The Coronavirus Immunotherapy Consortium (CoVIC), an academic-industry, non-profit collaborative research effort, has analyzed antibodies to SARS-CoV-2 that may offer an advantage over traditional antibodies. Originally discovered by Twist Bioscience, the antibodies were found to have potent effects on multiple SARS-CoV-2 variants.
One antibody candidate TB202-3 (CoVIC-094), demonstrated binding to diverse SARS-CoV-2 variant mutations, including strains with the E484K, N501Y, D614G, Y453F, and K417N mutations in pseudovirus assays, indicating this therapeutic antibody may be effective in treating many strains of COVID-19.
The results are published in Science, in the article, “Defining variant-resistant epitopes targeted by SARS-CoV-2 antibodies: A global consortium study.”
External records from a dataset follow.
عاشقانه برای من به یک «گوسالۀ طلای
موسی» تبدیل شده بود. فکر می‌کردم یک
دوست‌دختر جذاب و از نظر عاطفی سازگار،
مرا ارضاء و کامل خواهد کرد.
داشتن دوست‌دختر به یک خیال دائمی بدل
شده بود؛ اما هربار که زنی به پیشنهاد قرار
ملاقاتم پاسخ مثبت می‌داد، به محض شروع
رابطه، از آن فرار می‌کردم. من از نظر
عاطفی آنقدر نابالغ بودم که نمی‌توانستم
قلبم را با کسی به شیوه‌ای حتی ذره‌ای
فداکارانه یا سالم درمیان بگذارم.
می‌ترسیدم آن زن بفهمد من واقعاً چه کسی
CoVIC used high-throughput surface plasmon resonance analysis and cryo-EM structural determination, sorting antibodies that react within the SARS-CoV-2 receptor-binding domain (RBD) into 7 different “communities” (RBD-1 through RBD-7). Antibodies in the RBD-4 community bind to the outer face of the RBD and can do so in either the “up” or “down” RBD conformation. Monoclonal antibodies that target RBD-4 bind towards the outer edge of the receptor-binding motif and can block binding to ACE2 on human cells, the entry point for the virus. Select properties of RBD-4 antibodies indicate they may have increased potency against the virus.
COVID-19 continues to evolve, spurring additional mutations and viral strains. TB202-3 binds to a majority of known mutations, with the exception of the L452R mutation present in the Delta and Epsilon variants. Twist developed a new VHH single domain antibody, TB339-031, with a similar structure and potency to TB202-3, which also binds and neutralizes the Delta and Epsilon variants, and that is now advancing through late-stage discovery and validation testing.
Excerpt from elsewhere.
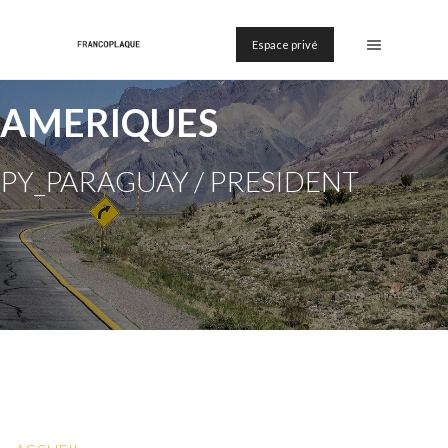
Espace privé
AMERIQUES
PY_PARAGUAY / PRESIDENT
“Applying our proprietary drug discovery and optimization platform, we identified and advanced TB202-3 through preclinical studies and submitted this antibody to CoVIC for comprehensive testing in comparison to others,” said Emily Leproust, PhD, CEO and co-founder of Twist Bioscience. “With the continuous emergence of variant strains of SARS-CoV-2, antibodies that bind to regions away from the areas of frequent mutation will be critical to the ongoing global response. While broad-spectrum is a term used most often in relation to antibiotics, it applies here to Twist’s antibodies, as they show efficacy in neutralizing a wide range of SARS-CoV-2 variants.”
“These comprehensive results show that TB202-3 may be more resistant to receptor-driven selection pressure and Twist antibodies may work therapeutically against emerging SARS-CoV-2 variants,” continued Leproust. “In addition to binding location and neutralization efficacy, due to its small size, selectivity, and preclinical efficacy, Twist antibodies may offer an advantage over traditional antibodies as they can be an integral component of a bispecific antibody or can be used with other antibodies. COVID-19 infection continues to spread throughout the world, and new therapeutic options will be required to treat emerging variants.”
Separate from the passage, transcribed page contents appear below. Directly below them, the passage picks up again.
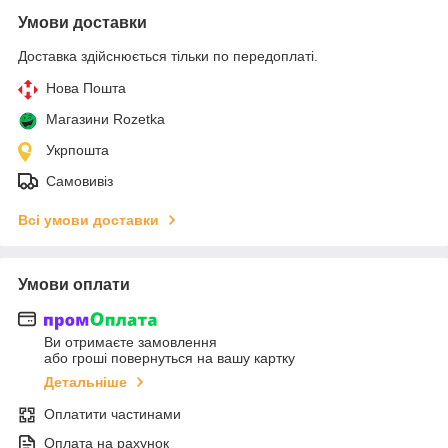
Умови доставки
Доставка здійснюється тільки по передоплаті.
Нова Пошта
Магазини Rozetka
Укрпошта
Самовивіз
Всі умови доставки
Умови оплати
Ви отримаєте замовлення
або гроші повернуться на вашу картку
Детальніше
Оплатити частинами
Оплата на рахунок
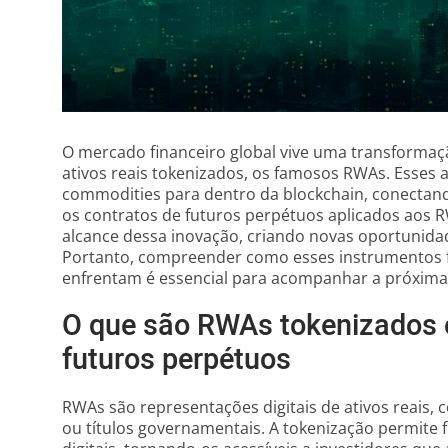
O mercado financeiro global vive uma transforma
ativos reais tokenizados, os famosos RWAs. Esses at
commodities para dentro da blockchain, conectando 
os contratos de futuros perpétuos aplicados aos
alcance dessa inovação, criando novas oportunidad
Portanto, compreender como esses instrumentos f
enfrentam é essencial para acompanhar a próxima f
O que são RWAs tokenizados
futuros perpétuos
RWAs são representações digitais de ativos reais,
ou títulos governamentais. A tokenização permite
Previous studies of TB202-3, a single domain VHH “nanobody,” demonstrated protection against weight loss, a key indicator of disease severity, at the lowest dose of 1 mg/kg in a preclinical hamster challenge model. Immunosuppressed animals were given 1, 5, or 10 mg/kg of each of the Twist antibodies and were assessed for weight loss. Animals treated with all doses of TB202-3 were protected against weight loss, whereas control animals lost a mean of 11.7% of their body weight. Validation and late-stage discovery studies continue for TB339-031.
With VHH-based antibodies able to exhibit pharmaceutically-relevant properties comparable to IgGs, they are a promising therapeutic with several advantages over their bulkier, more complex counterparts. They are also more thermally and chemically stable, making VHH-based therapeutics good candidates to address respiratory infections, administered by inhaler directly to the respiratory tract where the infection is concentrated. In addition, the small size simplifies the manufacturing of VHH antibodies.